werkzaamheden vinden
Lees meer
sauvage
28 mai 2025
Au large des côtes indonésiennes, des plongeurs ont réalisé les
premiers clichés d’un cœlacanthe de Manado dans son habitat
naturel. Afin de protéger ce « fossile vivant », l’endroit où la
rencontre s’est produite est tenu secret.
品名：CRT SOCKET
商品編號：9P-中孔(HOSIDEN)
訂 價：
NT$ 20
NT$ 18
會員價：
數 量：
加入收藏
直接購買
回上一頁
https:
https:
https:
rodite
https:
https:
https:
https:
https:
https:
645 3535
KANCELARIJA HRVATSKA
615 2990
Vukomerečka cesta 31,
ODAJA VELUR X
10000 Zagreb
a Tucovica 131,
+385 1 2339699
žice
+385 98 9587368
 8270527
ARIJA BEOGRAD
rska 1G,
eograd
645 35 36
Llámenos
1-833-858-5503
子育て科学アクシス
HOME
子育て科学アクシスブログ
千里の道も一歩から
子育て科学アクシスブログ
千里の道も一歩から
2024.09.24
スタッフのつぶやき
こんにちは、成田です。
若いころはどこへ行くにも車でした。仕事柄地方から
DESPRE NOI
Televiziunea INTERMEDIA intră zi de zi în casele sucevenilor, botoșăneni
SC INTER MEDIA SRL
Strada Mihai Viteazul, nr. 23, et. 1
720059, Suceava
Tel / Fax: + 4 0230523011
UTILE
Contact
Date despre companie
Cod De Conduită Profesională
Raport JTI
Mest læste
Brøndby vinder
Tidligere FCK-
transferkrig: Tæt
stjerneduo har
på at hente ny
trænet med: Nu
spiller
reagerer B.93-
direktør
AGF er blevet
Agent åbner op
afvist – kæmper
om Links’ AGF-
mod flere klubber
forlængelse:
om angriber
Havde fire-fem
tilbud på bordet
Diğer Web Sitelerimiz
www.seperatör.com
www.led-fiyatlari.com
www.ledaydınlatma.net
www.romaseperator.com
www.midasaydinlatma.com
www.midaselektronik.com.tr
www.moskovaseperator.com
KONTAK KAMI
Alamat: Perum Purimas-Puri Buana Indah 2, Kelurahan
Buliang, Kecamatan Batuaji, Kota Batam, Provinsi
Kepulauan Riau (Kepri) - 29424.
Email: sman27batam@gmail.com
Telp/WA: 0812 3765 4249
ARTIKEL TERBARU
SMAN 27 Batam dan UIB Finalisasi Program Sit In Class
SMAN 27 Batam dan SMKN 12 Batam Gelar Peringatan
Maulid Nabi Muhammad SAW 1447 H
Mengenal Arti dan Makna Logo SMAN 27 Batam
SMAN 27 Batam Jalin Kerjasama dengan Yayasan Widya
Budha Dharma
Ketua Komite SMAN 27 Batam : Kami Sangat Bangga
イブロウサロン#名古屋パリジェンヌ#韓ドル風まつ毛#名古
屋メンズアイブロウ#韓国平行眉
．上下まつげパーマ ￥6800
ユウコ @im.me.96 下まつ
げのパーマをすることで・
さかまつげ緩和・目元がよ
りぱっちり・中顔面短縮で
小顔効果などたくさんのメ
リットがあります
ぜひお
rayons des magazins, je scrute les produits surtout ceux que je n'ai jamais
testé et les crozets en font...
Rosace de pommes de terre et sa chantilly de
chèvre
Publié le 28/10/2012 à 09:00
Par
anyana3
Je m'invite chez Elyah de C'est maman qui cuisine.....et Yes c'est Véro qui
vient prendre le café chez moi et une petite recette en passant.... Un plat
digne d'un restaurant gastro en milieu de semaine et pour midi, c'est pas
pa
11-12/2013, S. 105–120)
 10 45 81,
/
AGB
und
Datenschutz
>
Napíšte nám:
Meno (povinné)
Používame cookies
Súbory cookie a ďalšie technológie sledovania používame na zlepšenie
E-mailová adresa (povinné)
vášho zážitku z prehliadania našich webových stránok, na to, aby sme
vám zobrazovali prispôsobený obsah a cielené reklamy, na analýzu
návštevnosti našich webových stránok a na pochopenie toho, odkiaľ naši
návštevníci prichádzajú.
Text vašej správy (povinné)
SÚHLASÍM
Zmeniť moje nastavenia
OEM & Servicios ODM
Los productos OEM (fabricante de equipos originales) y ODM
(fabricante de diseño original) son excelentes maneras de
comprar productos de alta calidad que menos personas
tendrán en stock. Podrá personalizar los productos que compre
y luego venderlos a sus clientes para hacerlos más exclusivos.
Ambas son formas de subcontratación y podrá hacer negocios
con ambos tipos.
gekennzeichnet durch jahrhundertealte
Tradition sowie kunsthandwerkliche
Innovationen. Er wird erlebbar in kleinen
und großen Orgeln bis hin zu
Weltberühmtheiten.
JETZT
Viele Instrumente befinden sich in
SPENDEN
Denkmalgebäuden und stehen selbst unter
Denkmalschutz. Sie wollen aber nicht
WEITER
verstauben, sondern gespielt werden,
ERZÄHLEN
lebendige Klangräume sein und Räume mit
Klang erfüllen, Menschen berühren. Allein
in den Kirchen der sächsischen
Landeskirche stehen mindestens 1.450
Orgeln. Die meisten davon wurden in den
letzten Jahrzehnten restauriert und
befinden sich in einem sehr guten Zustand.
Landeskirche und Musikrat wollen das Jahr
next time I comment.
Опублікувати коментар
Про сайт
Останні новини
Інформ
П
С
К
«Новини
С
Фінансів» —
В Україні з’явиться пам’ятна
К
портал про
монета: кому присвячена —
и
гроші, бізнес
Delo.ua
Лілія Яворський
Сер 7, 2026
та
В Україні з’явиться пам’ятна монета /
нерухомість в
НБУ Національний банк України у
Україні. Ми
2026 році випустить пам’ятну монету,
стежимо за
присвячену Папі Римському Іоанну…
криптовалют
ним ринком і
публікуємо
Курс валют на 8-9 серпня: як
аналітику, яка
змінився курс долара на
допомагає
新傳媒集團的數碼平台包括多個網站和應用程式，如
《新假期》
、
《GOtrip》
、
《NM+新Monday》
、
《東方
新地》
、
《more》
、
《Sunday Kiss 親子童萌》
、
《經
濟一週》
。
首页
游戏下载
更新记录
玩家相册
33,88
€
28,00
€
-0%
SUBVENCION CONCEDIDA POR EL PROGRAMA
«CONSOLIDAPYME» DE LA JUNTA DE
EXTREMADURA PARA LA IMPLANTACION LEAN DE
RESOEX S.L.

● ● ●

ASSIGNMENT.
Repeat the whole listing exactly.

SOLUTION BELOW.
werkzaamheden vinden
Lees meer
sauvage
28 mai 2025
Au large des côtes indonésiennes, des plongeurs ont réalisé les
premiers clichés d’un cœlacanthe de Manado dans son habitat
naturel. Afin de protéger ce « fossile vivant », l’endroit où la
rencontre s’est produite est tenu secret.
品名：CRT SOCKET
商品編號：9P-中孔(HOSIDEN)
訂 價：
NT$ 20
NT$ 18
會員價：
數 量：
加入收藏
直接購買
回上一頁
https:
https:
https:
rodite
https:
https:
https:
https:
https:
https:
645 3535
KANCELARIJA HRVATSKA
615 2990
Vukomerečka cesta 31,
ODAJA VELUR X
10000 Zagreb
a Tucovica 131,
+385 1 2339699
žice
+385 98 9587368
 8270527
ARIJA BEOGRAD
rska 1G,
eograd
645 35 36
Llámenos
1-833-858-5503
子育て科学アクシス
HOME
子育て科学アクシスブログ
千里の道も一歩から
子育て科学アクシスブログ
千里の道も一歩から
2024.09.24
スタッフのつぶやき
こんにちは、成田です。
若いころはどこへ行くにも車でした。仕事柄地方から
DESPRE NOI
Televiziunea INTERMEDIA intră zi de zi în casele sucevenilor, botoșăneni
SC INTER MEDIA SRL
Strada Mihai Viteazul, nr. 23, et. 1
720059, Suceava
Tel / Fax: + 4 0230523011
UTILE
Contact
Date despre companie
Cod De Conduită Profesională
Raport JTI
Mest læste
Brøndby vinder
Tidligere FCK-
transferkrig: Tæt
stjerneduo har
på at hente ny
trænet med: Nu
spiller
reagerer B.93-
direktør
AGF er blevet
Agent åbner op
afvist – kæmper
om Links’ AGF-
mod flere klubber
forlængelse:
om angriber
Havde fire-fem
tilbud på bordet
Diğer Web Sitelerimiz
www.seperatör.com
www.led-fiyatlari.com
www.ledaydınlatma.net
www.romaseperator.com
www.midasaydinlatma.com
www.midaselektronik.com.tr
www.moskovaseperator.com
KONTAK KAMI
Alamat: Perum Purimas-Puri Buana Indah 2, Kelurahan
Buliang, Kecamatan Batuaji, Kota Batam, Provinsi
Kepulauan Riau (Kepri) - 29424.
Email: sman27batam@gmail.com
Telp/WA: 0812 3765 4249
ARTIKEL TERBARU
SMAN 27 Batam dan UIB Finalisasi Program Sit In Class
SMAN 27 Batam dan SMKN 12 Batam Gelar Peringatan
Maulid Nabi Muhammad SAW 1447 H
Mengenal Arti dan Makna Logo SMAN 27 Batam
SMAN 27 Batam Jalin Kerjasama dengan Yayasan Widya
Budha Dharma
Ketua Komite SMAN 27 Batam : Kami Sangat Bangga
イブロウサロン#名古屋パリジェンヌ#韓ドル風まつ毛#名古
屋メンズアイブロウ#韓国平行眉
．上下まつげパーマ ￥6800
ユウコ @im.me.96 下まつ
げのパーマをすることで・
さかまつげ緩和・目元がよ
りぱっちり・中顔面短縮で
小顔効果などたくさんのメ
リットがあります
ぜひお
rayons des magazins, je scrute les produits surtout ceux que je n'ai jamais
testé et les crozets en font...
Rosace de pommes de terre et sa chantilly de
chèvre
Publié le 28/10/2012 à 09:00
Par
anyana3
Je m'invite chez Elyah de C'est maman qui cuisine.....et Yes c'est Véro qui
vient prendre le café chez moi et une petite recette en passant.... Un plat
digne d'un restaurant gastro en milieu de semaine et pour midi, c'est pas
pa
11-12/2013, S. 105–120)
 10 45 81,
/
AGB
und
Datenschutz
>
Napíšte nám:
Meno (povinné)
Používame cookies
Súbory cookie a ďalšie technológie sledovania používame na zlepšenie
E-mailová adresa (povinné)
vášho zážitku z prehliadania našich webových stránok, na to, aby sme
vám zobrazovali prispôsobený obsah a cielené reklamy, na analýzu
návštevnosti našich webových stránok a na pochopenie toho, odkiaľ naši
návštevníci prichádzajú.
Text vašej správy (povinné)
SÚHLASÍM
Zmeniť moje nastavenia
OEM & Servicios ODM
Los productos OEM (fabricante de equipos originales) y ODM
(fabricante de diseño original) son excelentes maneras de
comprar productos de alta calidad que menos personas
tendrán en stock. Podrá personalizar los productos que compre
y luego venderlos a sus clientes para hacerlos más exclusivos.
Ambas son formas de subcontratación y podrá hacer negocios
con ambos tipos.
gekennzeichnet durch jahrhundertealte
Tradition sowie kunsthandwerkliche
Innovationen. Er wird erlebbar in kleinen
und großen Orgeln bis hin zu
Weltberühmtheiten.
JETZT
Viele Instrumente befinden sich in
SPENDEN
Denkmalgebäuden und stehen selbst unter
Denkmalschutz. Sie wollen aber nicht
WEITER
verstauben, sondern gespielt werden,
ERZÄHLEN
lebendige Klangräume sein und Räume mit
Klang erfüllen, Menschen berühren. Allein
in den Kirchen der sächsischen
Landeskirche stehen mindestens 1.450
Orgeln. Die meisten davon wurden in den
letzten Jahrzehnten restauriert und
befinden sich in einem sehr guten Zustand.
Landeskirche und Musikrat wollen das Jahr
next time I comment.
Опублікувати коментар
Про сайт
Останні новини
Інформ
П
С
К
«Новини
С
Фінансів» —
В Україні з’явиться пам’ятна
К
портал про
монета: кому присвячена —
и
гроші, бізнес
Delo.ua
Лілія Яворський
Сер 7, 2026
та
В Україні з’явиться пам’ятна монета /
нерухомість в
НБУ Національний банк України у
Україні. Ми
2026 році випустить пам’ятну монету,
стежимо за
присвячену Папі Римському Іоанну…
криптовалют
ним ринком і
публікуємо
Курс валют на 8-9 серпня: як
аналітику, яка
змінився курс долара на
допомагає
新傳媒集團的數碼平台包括多個網站和應用程式，如
《新假期》
、
《GOtrip》
、
《NM+新Monday》
、
《東方
新地》
、
《more》
、
《Sunday Kiss 親子童萌》
、
《經
濟一週》
。
首页
游戏下载
更新记录
玩家相册
33,88
€
28,00
€
-0%
SUBVENCION CONCEDIDA POR EL PROGRAMA
«CONSOLIDAPYME» DE LA JUNTA DE
EXTREMADURA PARA LA IMPLANTACION LEAN DE
RESOEX S.L.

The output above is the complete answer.